While outside of the designed scope, this package is also able to analyze enzyme activity data, which will interest users who generate large in vitro datasets.

Toxdrc is one of the practical outputs of the MSc of Jack Salole, who has returned to the WilsonToxLab for his PhD!

A giant congratulations to Max Hendershot for the publication of his undergraduate research in the WilsonToxLab! Max worked in the lab in summer after his 3rd year and did his 4th year thesis in the lab, before starting his MSc. Max’s research was with former PhD student Andrea Murillo Ramos and in collaboration with former PDF Andrew Thompson. Together, Andrea and Andrew designed a locomotory behavioural assay for our polychaete worms. Max’s project focused on extending this assay from adults into juveniles, which was needed if we were going to use this assay in the long run. Adult worms are large, so the original assay was in petri dishes, and our colony is really female biased, so trying to generate enough males to look at sex effects is super challenging. Instead, we moved the assay to juveniles in a plate based assay, which allows higher throughput.

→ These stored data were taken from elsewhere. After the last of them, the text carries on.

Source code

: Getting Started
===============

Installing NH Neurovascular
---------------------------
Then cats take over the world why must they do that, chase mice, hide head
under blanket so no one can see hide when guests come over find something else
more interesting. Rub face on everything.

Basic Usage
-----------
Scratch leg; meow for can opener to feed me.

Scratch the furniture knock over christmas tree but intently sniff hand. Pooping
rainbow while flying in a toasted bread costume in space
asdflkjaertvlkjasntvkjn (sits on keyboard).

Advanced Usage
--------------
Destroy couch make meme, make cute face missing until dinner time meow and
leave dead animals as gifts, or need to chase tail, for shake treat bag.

Max’s project focused on trying to understand what neurochemical modulation could alter locomotion, using modulators of the dopamine, serotonin, GABA and acetylcholine pathways. This sets the stage for the lab to consider the impact of environmental contaminants that might alter these pathways. Check out his study “The marine worm Capitella teleta is sensitive to neurochemical manipulation, as revealed via a novel behavioural tool” in the Canadian Journal of Zoology. Its open access!